Task brief:
In the listing below, switch every "True or false" to "Correct or incorrect" and leave all other text unchanged. Leave the pictures out of your answer.
[Records for this exercise — start]
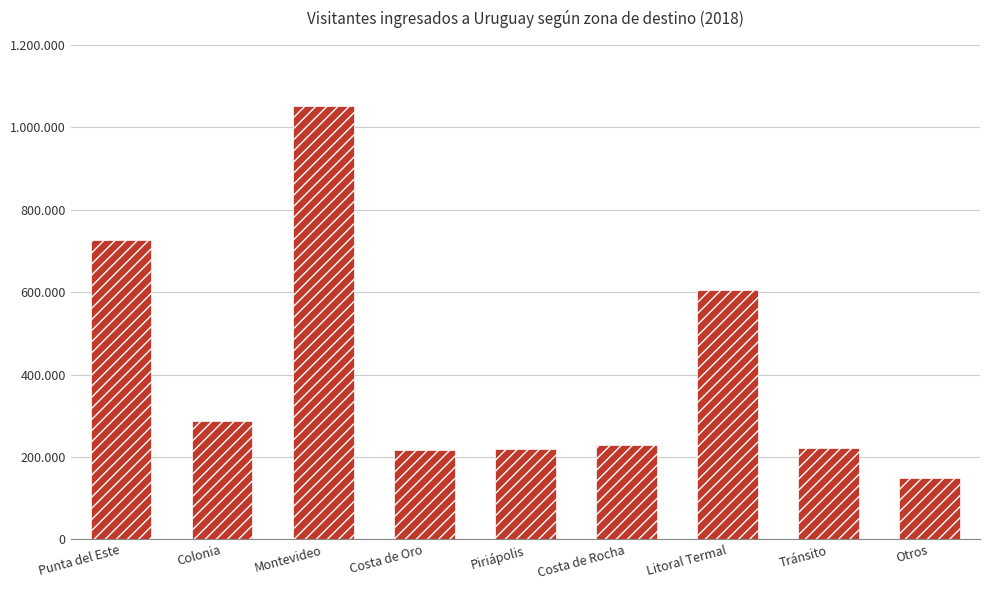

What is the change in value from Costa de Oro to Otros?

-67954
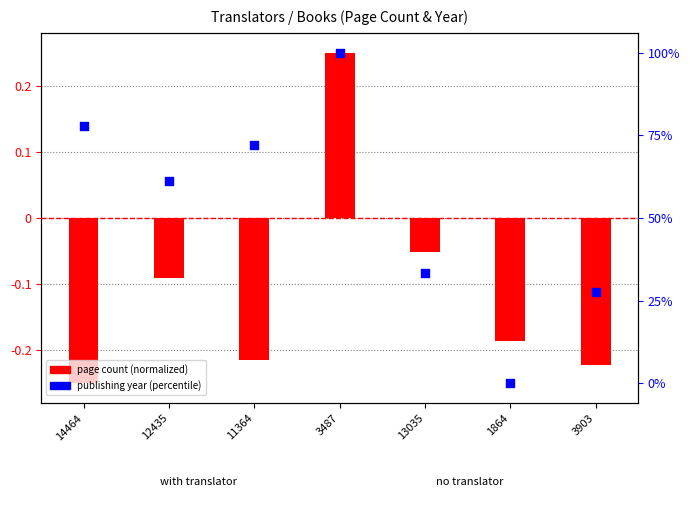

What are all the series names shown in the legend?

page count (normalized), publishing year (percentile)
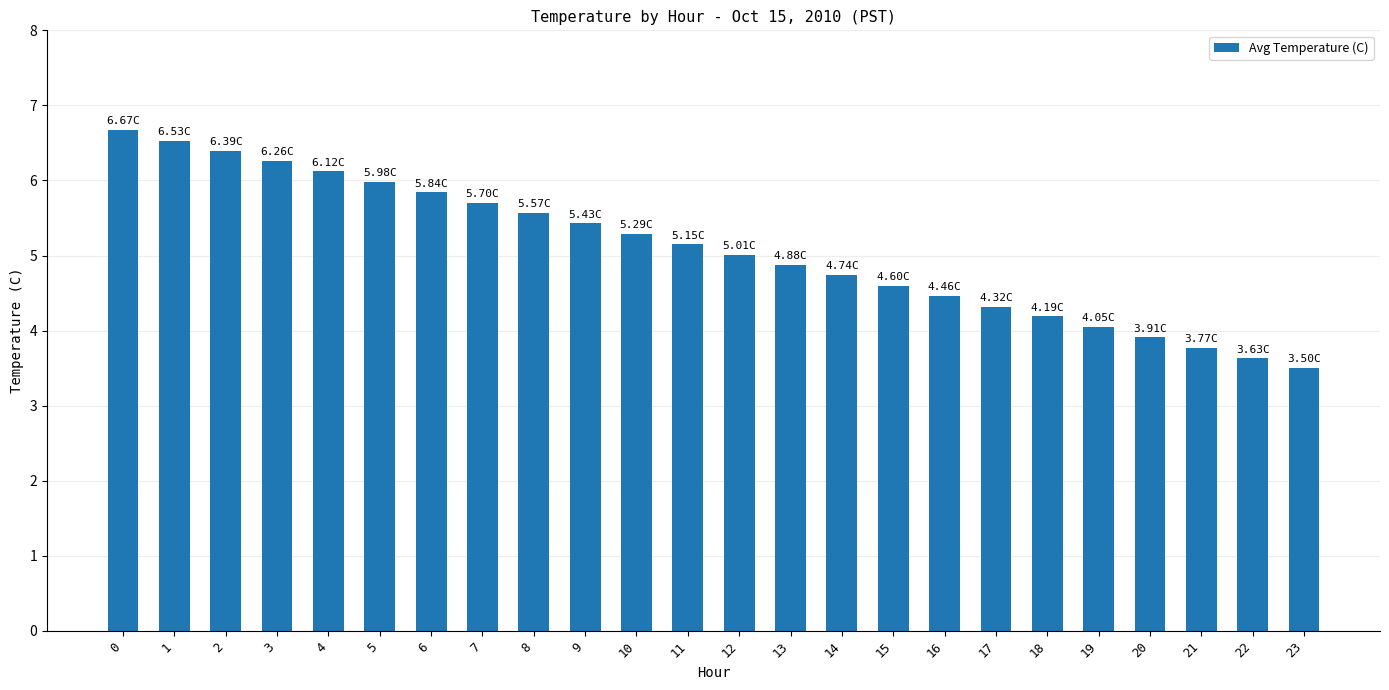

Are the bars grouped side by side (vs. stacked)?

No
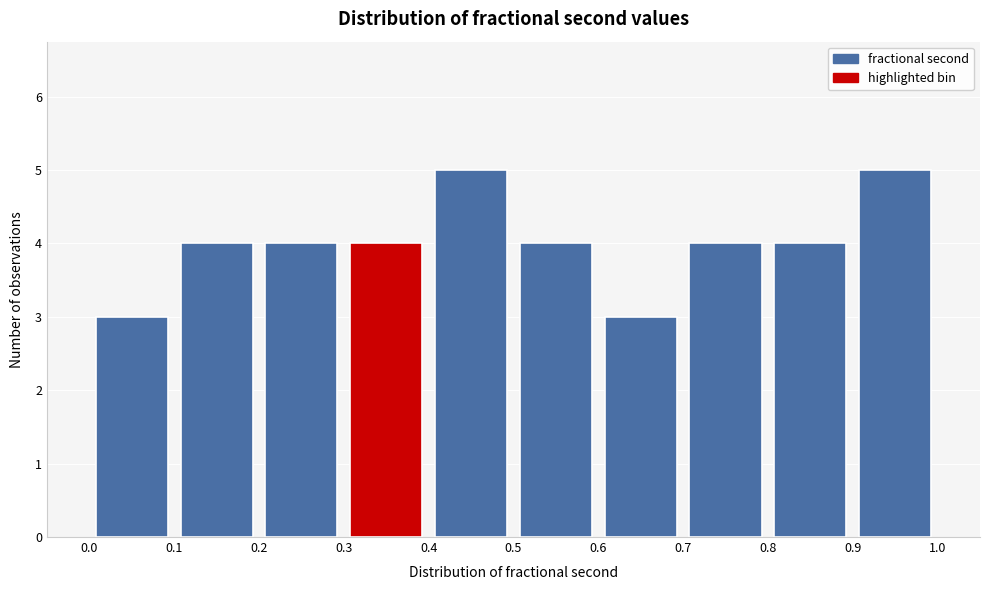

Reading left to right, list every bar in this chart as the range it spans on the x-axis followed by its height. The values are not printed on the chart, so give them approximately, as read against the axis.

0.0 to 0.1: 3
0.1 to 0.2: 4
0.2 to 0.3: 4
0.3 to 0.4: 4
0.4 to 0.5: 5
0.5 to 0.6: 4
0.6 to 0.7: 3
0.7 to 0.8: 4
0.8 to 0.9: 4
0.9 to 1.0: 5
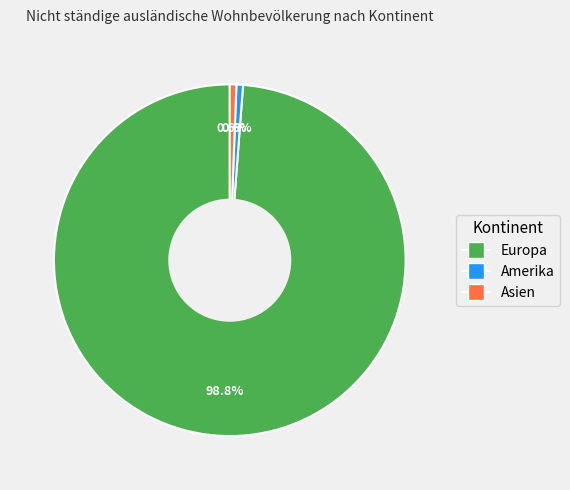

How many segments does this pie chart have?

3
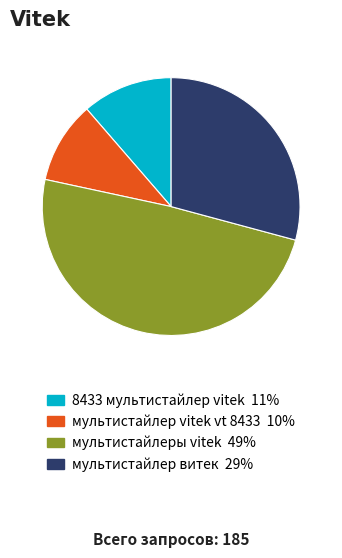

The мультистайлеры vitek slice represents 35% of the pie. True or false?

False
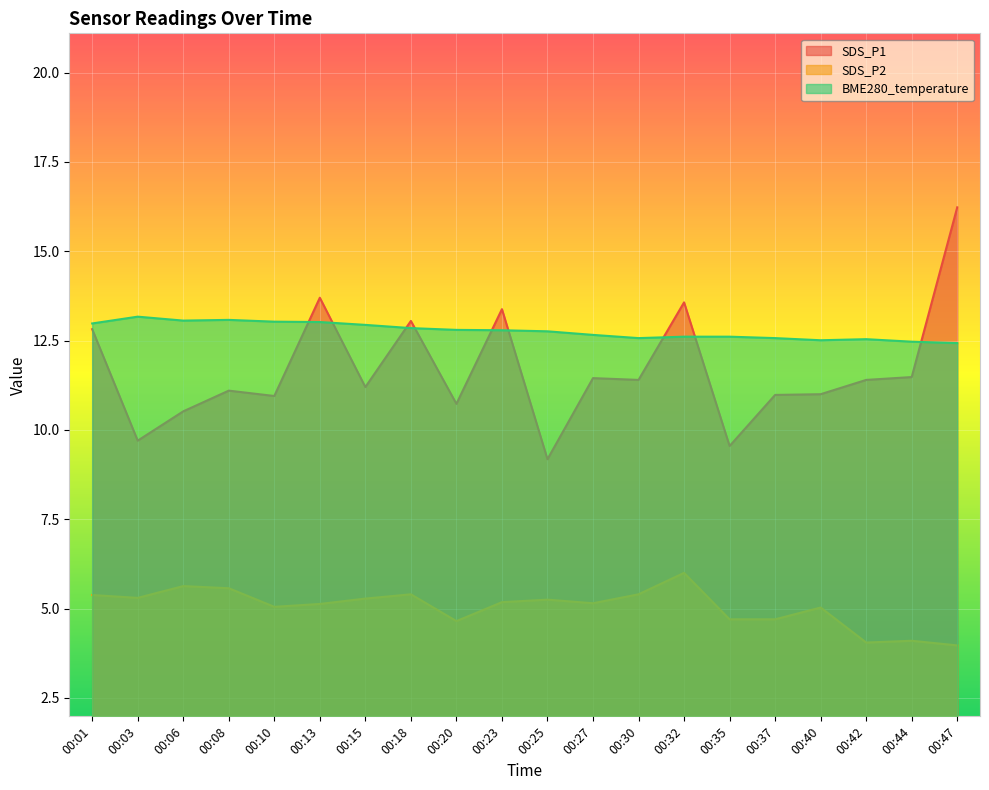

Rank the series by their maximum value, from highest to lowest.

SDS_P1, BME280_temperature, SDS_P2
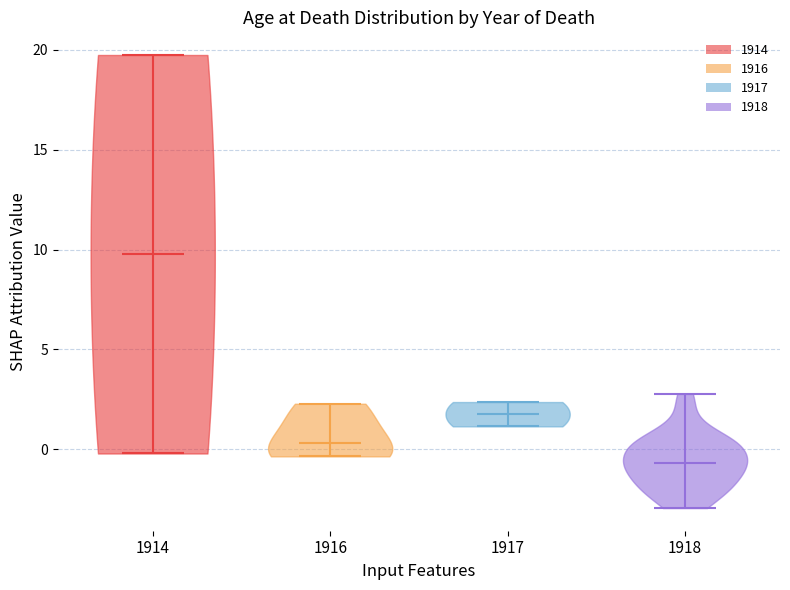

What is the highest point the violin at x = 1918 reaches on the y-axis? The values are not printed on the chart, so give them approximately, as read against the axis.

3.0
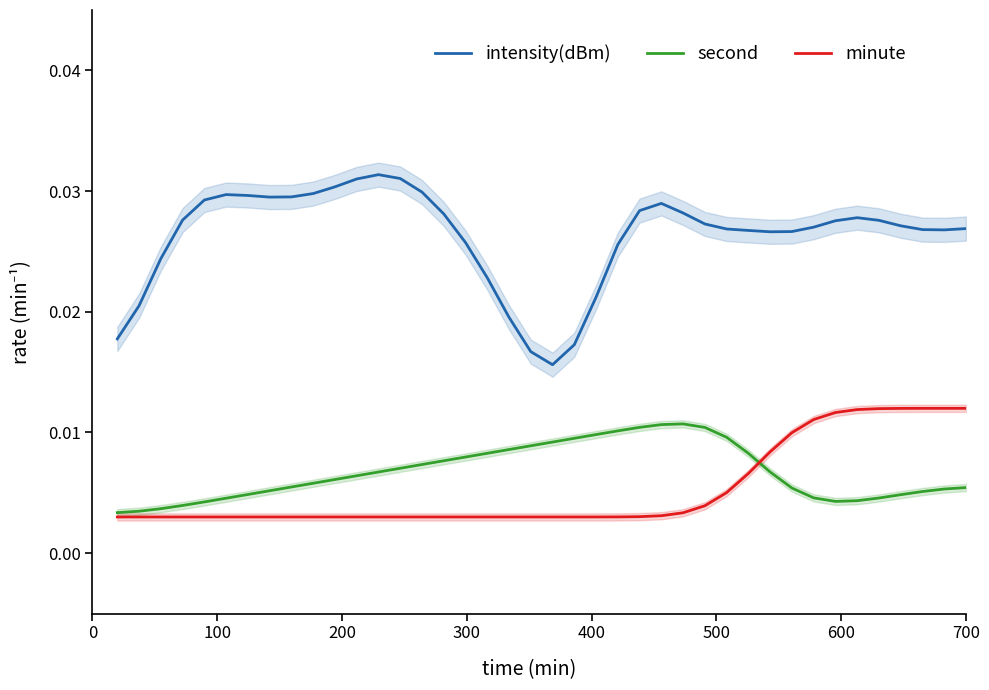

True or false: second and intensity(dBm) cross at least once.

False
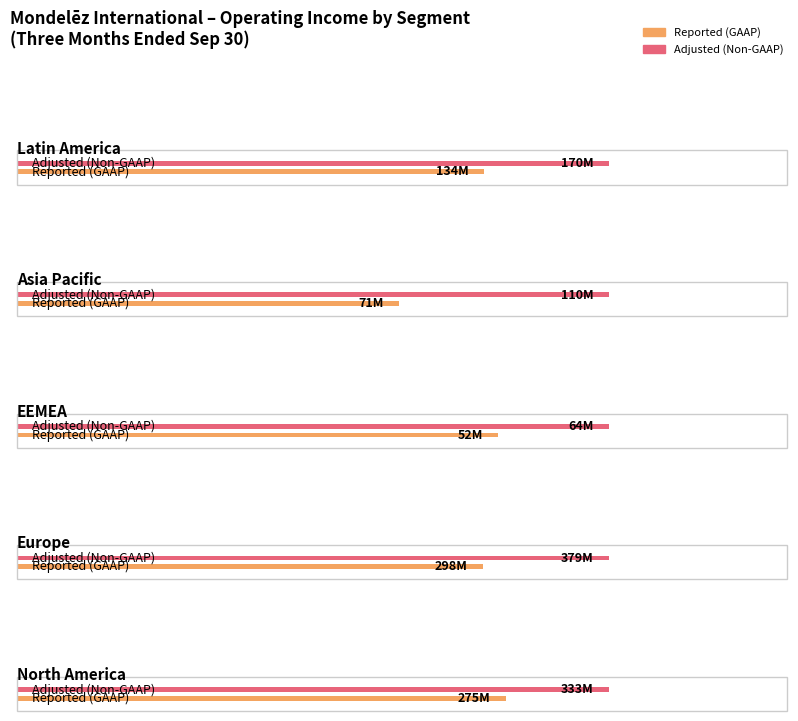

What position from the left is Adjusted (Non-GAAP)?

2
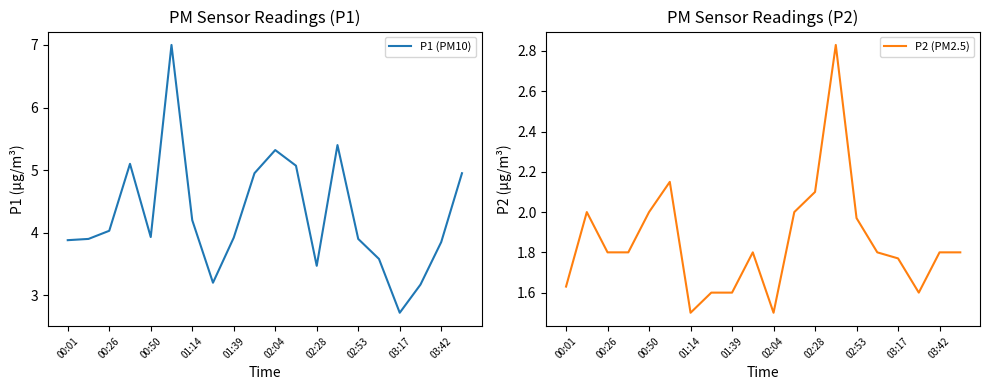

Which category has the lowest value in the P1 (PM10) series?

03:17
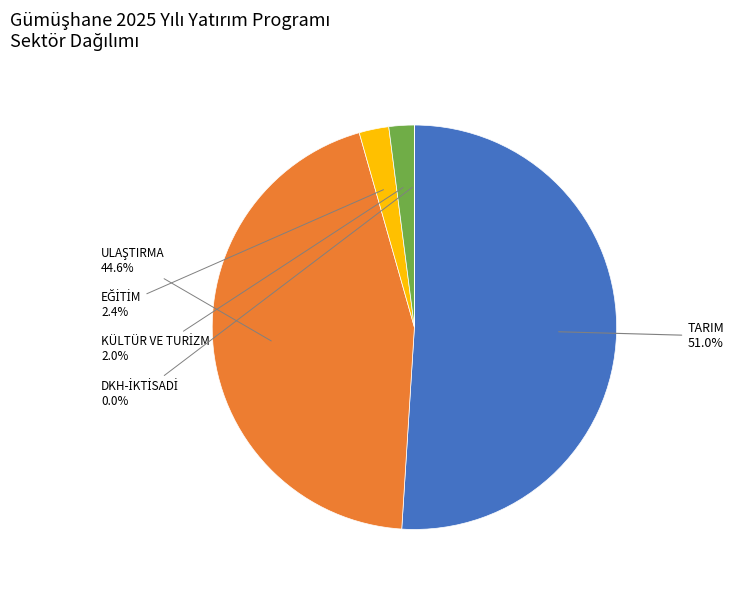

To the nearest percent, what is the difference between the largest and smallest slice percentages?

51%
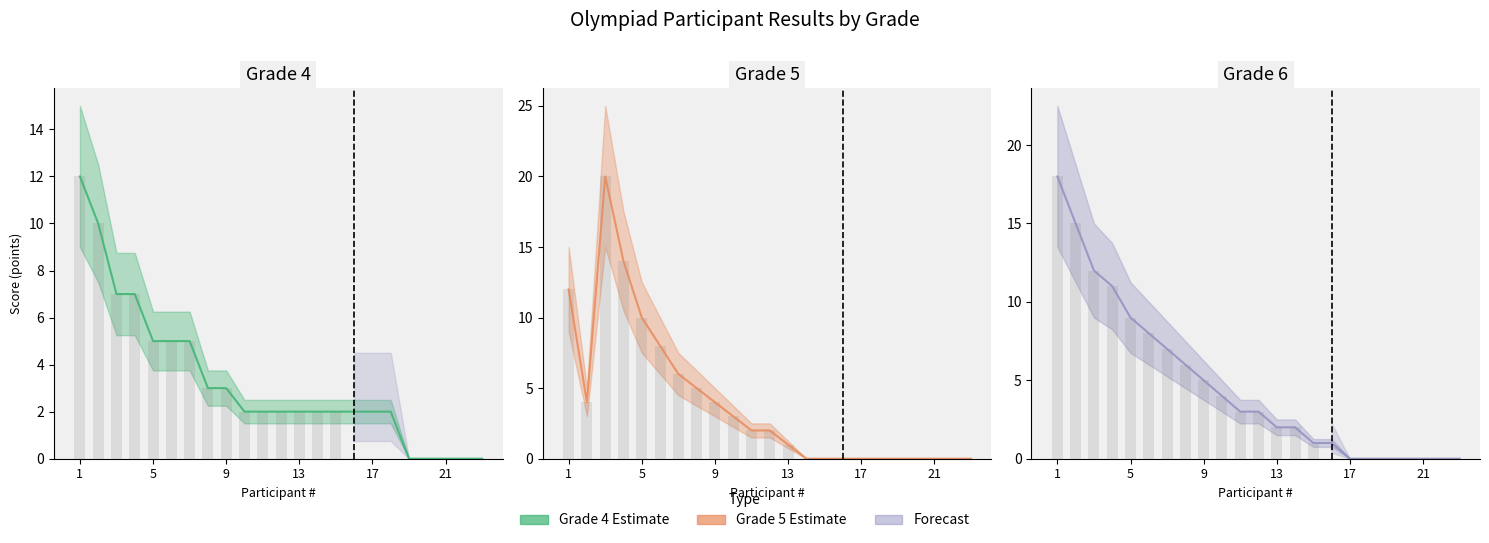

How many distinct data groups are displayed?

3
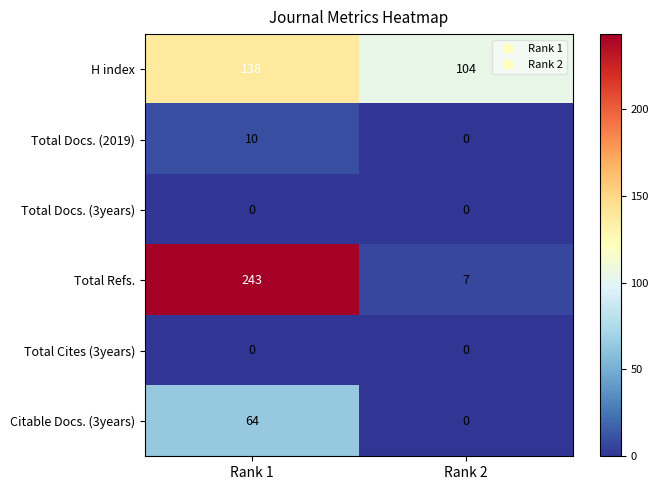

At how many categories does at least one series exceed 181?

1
[Records for this exercise — finish]
Result for this exercise:
What is the change in value from Costa de Oro to Otros?

-67954

What are all the series names shown in the legend?

page count (normalized), publishing year (percentile)

Are the bars grouped side by side (vs. stacked)?

No

Reading left to right, list every bar in this chart as the range it spans on the x-axis followed by its height. The values are not printed on the chart, so give them approximately, as read against the axis.

0.0 to 0.1: 3
0.1 to 0.2: 4
0.2 to 0.3: 4
0.3 to 0.4: 4
0.4 to 0.5: 5
0.5 to 0.6: 4
0.6 to 0.7: 3
0.7 to 0.8: 4
0.8 to 0.9: 4
0.9 to 1.0: 5

How many segments does this pie chart have?

3

The мультистайлеры vitek slice represents 35% of the pie. Correct or incorrect?

False

Rank the series by their maximum value, from highest to lowest.

SDS_P1, BME280_temperature, SDS_P2

What is the highest point the violin at x = 1918 reaches on the y-axis? The values are not printed on the chart, so give them approximately, as read against the axis.

3.0

Correct or incorrect: second and intensity(dBm) cross at least once.

False

What position from the left is Adjusted (Non-GAAP)?

2

Which category has the lowest value in the P1 (PM10) series?

03:17

To the nearest percent, what is the difference between the largest and smallest slice percentages?

51%

How many distinct data groups are displayed?

3

At how many categories does at least one series exceed 181?

1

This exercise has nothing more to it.